[Thomas Hélie] naquit à Biville, petite commune de la Hague, au nord de Diélette, séparée de la mer par une mielle, c'està-dire par des dunes de sable que le vent déplace, et où il ne pousse guère qu'une graminée aux feuilles dures, le millegreust, quelques tiges de panicauts aux fleurs bleues et quelques touffes grêles de gaillets aux fleurs jaunes.
Thomas a-t-il été curé de Saint-Maurice, petite paroisse du canton de Barneville, comme quelques-uns le prétendent? Cela n'a rien d'impossible. Mais a-t-il été aumônier de saint Louis comme quelques autres l'attestent? Tout tend à prouver que non. Le calice de vermeil gardé dans l'église de Biville avec cette inscription six fois répétée : Sui donné par amour que l'on présente comme témoignage des relations entre le roi et le saint, ne prouve absolument rien, attendu que cette inscription a trait évidemment au mystère de l'Eucharistie et non à un présent fait par un donateur quelconque.
Thomas Hélie, en son vivant, demeurait habituellement au château de Vauville, où l'on montre encore sa chambre. Mais il allait souvent dire sa messe à Biville et prêchait quelquefois en plusieurs endroits dans la même journée. Il empruntait alors un cheval à un fermier du voisinage. Un petit garçon qu'on envoyait après lui ramenait la bête. Le fermier n'osait refuser, mais ces fréquents emprunts le contrariaient. Un jour il eut l'idée de donner au saint personnage un poulain peu docile, persuadé que l'animal le jetterait par terre et que cela lui ôterait l'envie de renouveler ces emprunts.
On amène le cheval rétif, le saint homme monte dessus. Le poulain se laisse faire et trotte docilement vers Biville. Arrivé là, Thomas remet le cheval au petit garçon et lui donne en même temps une houssine [baguette flexible], dont il lui recommande bien de ne pas se dessaisir.

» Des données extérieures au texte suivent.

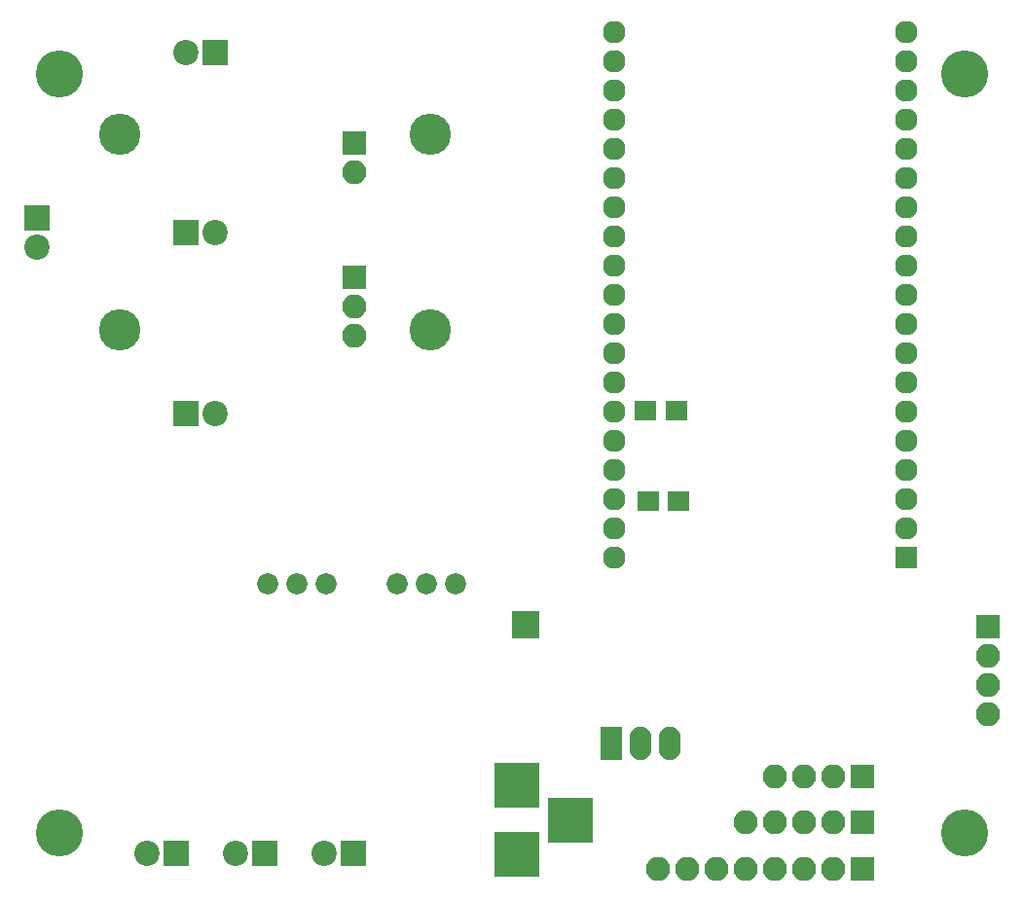
<source format=gbs>
G04 #@! TF.GenerationSoftware,KiCad,Pcbnew,(5.0.0)*
G04 #@! TF.CreationDate,2019-01-08T13:52:07-08:00*
G04 #@! TF.ProjectId,TestPlatformBoard,54657374506C6174666F726D426F6172,rev?*
G04 #@! TF.SameCoordinates,Original*
G04 #@! TF.FileFunction,Soldermask,Bot*
G04 #@! TF.FilePolarity,Negative*
%FSLAX46Y46*%
G04 Gerber Fmt 4.6, Leading zero omitted, Abs format (unit mm)*
G04 Created by KiCad (PCBNEW (5.0.0)) date 01/08/19 13:52:07*
%MOMM*%
%LPD*%
G01*
G04 APERTURE LIST*
%ADD10C,1.960000*%
%ADD11R,1.960000X1.960000*%
%ADD12O,1.900000X2.900000*%
%ADD13R,1.900000X2.900000*%
%ADD14O,2.100000X2.100000*%
%ADD15R,2.100000X2.100000*%
%ADD16R,2.200000X2.200000*%
%ADD17C,2.200000*%
%ADD18R,1.900000X1.700000*%
%ADD19C,1.840000*%
%ADD20R,3.900000X3.900000*%
%ADD21R,2.400000X2.400000*%
%ADD22C,3.600000*%
%ADD23C,4.100000*%
G04 APERTURE END LIST*
D10*
G04 #@! TO.C,U1*
X53400000Y-1440000D03*
X53400000Y-3980000D03*
X53400000Y-6520000D03*
X53400000Y-9060000D03*
X53400000Y-11600000D03*
X53400000Y-14140000D03*
X53400000Y-16680000D03*
X53400000Y-19220000D03*
X53400000Y-21760000D03*
X53400000Y-24300000D03*
X53400000Y-26840000D03*
X53400000Y-29380000D03*
X53400000Y-31920000D03*
X53400000Y-34460000D03*
X53400000Y-37000000D03*
X53400000Y-39540000D03*
X53400000Y-42080000D03*
X53400000Y-44620000D03*
X53400000Y-47160000D03*
X78800000Y-3980000D03*
X78800000Y-6520000D03*
X78800000Y-9060000D03*
X78800000Y-11600000D03*
X78800000Y-14140000D03*
X78800000Y-16680000D03*
X78800000Y-19220000D03*
X78800000Y-21760000D03*
X78800000Y-24300000D03*
X78800000Y-26840000D03*
X78800000Y-29380000D03*
X78800000Y-31920000D03*
X78800000Y-34460000D03*
X78800000Y-37000000D03*
X78800000Y-39540000D03*
X78800000Y-42080000D03*
X78800000Y-1440000D03*
X78800000Y-44620000D03*
D11*
X78800000Y-47160000D03*
G04 #@! TD*
D12*
G04 #@! TO.C,U2*
X58180000Y-63300000D03*
X55640000Y-63300000D03*
D13*
X53100000Y-63300000D03*
G04 #@! TD*
D14*
G04 #@! TO.C,J1*
X85900000Y-60820000D03*
X85900000Y-58280000D03*
X85900000Y-55740000D03*
D15*
X85900000Y-53200000D03*
G04 #@! TD*
D14*
G04 #@! TO.C,J2*
X30800000Y-13640000D03*
D15*
X30800000Y-11100000D03*
G04 #@! TD*
D16*
G04 #@! TO.C,D4*
X16100000Y-18850000D03*
D17*
X18640000Y-18850000D03*
G04 #@! TD*
G04 #@! TO.C,D5*
X16100000Y-3175000D03*
D16*
X18640000Y-3175000D03*
G04 #@! TD*
D17*
G04 #@! TO.C,D7*
X20400000Y-72900000D03*
D16*
X22940000Y-72900000D03*
G04 #@! TD*
D14*
G04 #@! TO.C,J3*
X30800000Y-27880000D03*
X30800000Y-25340000D03*
D15*
X30800000Y-22800000D03*
G04 #@! TD*
D14*
G04 #@! TO.C,J5*
X57220000Y-74200000D03*
X59760000Y-74200000D03*
X62300000Y-74200000D03*
X64840000Y-74200000D03*
X67380000Y-74200000D03*
X69920000Y-74200000D03*
X72460000Y-74200000D03*
D15*
X75000000Y-74200000D03*
G04 #@! TD*
D18*
G04 #@! TO.C,R12*
X56300000Y-42200000D03*
X59000000Y-42200000D03*
G04 #@! TD*
D19*
G04 #@! TO.C,RV1*
X39580000Y-49400000D03*
X37040000Y-49400000D03*
X34500000Y-49400000D03*
G04 #@! TD*
D18*
G04 #@! TO.C,R13*
X58800000Y-34400000D03*
X56100000Y-34400000D03*
G04 #@! TD*
D19*
G04 #@! TO.C,RV2*
X28300000Y-49400000D03*
X25760000Y-49400000D03*
X23220000Y-49400000D03*
G04 #@! TD*
D20*
G04 #@! TO.C,J4*
X49600000Y-70000000D03*
X44900000Y-73000000D03*
X44900000Y-67000000D03*
G04 #@! TD*
D16*
G04 #@! TO.C,D1*
X16160000Y-34600000D03*
D17*
X18700000Y-34600000D03*
G04 #@! TD*
G04 #@! TO.C,D2*
X3175000Y-20140000D03*
D16*
X3175000Y-17600000D03*
G04 #@! TD*
D17*
G04 #@! TO.C,D3*
X28120000Y-72900000D03*
D16*
X30660000Y-72900000D03*
G04 #@! TD*
G04 #@! TO.C,D6*
X15280000Y-72900000D03*
D17*
X12740000Y-72900000D03*
G04 #@! TD*
D14*
G04 #@! TO.C,J6*
X64840000Y-70200000D03*
X67380000Y-70200000D03*
X69920000Y-70200000D03*
X72460000Y-70200000D03*
D15*
X75000000Y-70200000D03*
G04 #@! TD*
D14*
G04 #@! TO.C,J7*
X67380000Y-66200000D03*
X69920000Y-66200000D03*
X72460000Y-66200000D03*
D15*
X75000000Y-66200000D03*
G04 #@! TD*
D21*
G04 #@! TO.C,J8*
X45700000Y-53000000D03*
G04 #@! TD*
D22*
G04 #@! TO.C,MH1*
X10350000Y-10350000D03*
G04 #@! TD*
G04 #@! TO.C,MH2*
X37350000Y-10350000D03*
G04 #@! TD*
G04 #@! TO.C,MH3*
X37350000Y-27350000D03*
G04 #@! TD*
G04 #@! TO.C,MH4*
X10350000Y-27350000D03*
G04 #@! TD*
D23*
G04 #@! TO.C,MH5*
X5080000Y-5080000D03*
G04 #@! TD*
G04 #@! TO.C,MH6*
X83820000Y-5080000D03*
G04 #@! TD*
G04 #@! TO.C,MH7*
X83820000Y-71120000D03*
G04 #@! TD*
G04 #@! TO.C,MH8*
X5080000Y-71120000D03*
G04 #@! TD*
M02*

</source>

Le petit garçon monte à cheval, sa houssine à la main et trotte vers Vauville, mais en chemin la houssine lui semble inutile; et, soit par bravade, soit simplement pour s'amuser, il la lance pardessus une haie. Il s'en repent: le poulain, n'entendant plus siffler la houssine, fait un brusque écart de côté, jette son cavalier à terre et fuit comme un trait jusqu'à son écurie; le petit garçon, passablement moulu de sa chute, est obligé de faire le reste de la route à pied.
Il y a entre Biville et Vauville une lande assez étendue qui descend en s'inclinant jusqu'au fond d'un vallon tortueusement pittoresque. De petits sentiers sillonnent cette lande; on prétend qu'ils ont été tracés par le saint homme et que l'herbe n'a jamais repoussé là où il avait une fois posé le pied. Un jour, se trouvant las, il s'assit au bas de la lande pour se reposer, après avoir enfoncé son bâton dans le sol. Comme j'ai soif! s'écria-t'il. Il voulut cependant continuer son chemin, mais en retirant son bâton, il vit jaillir du trou une source d'eau vive où il put se désaltérer. On creusa un bassin à cette source, on la protégea du côté du soleil; elle existe toujours, et les pèlerins qui reviennent de visiter à Biville la tombe du saint personnage et de râcler un peu de la poussière de son ancien tombeau en calcaire pour la mêler à la bouillie des petits enfants, ne manquent pas de venir puiser de l'eau à la Fontaine du Bienheureux, qui est toujours fraîche et passe pour jouir de propriétés miraculeuses contre toutes les maladies.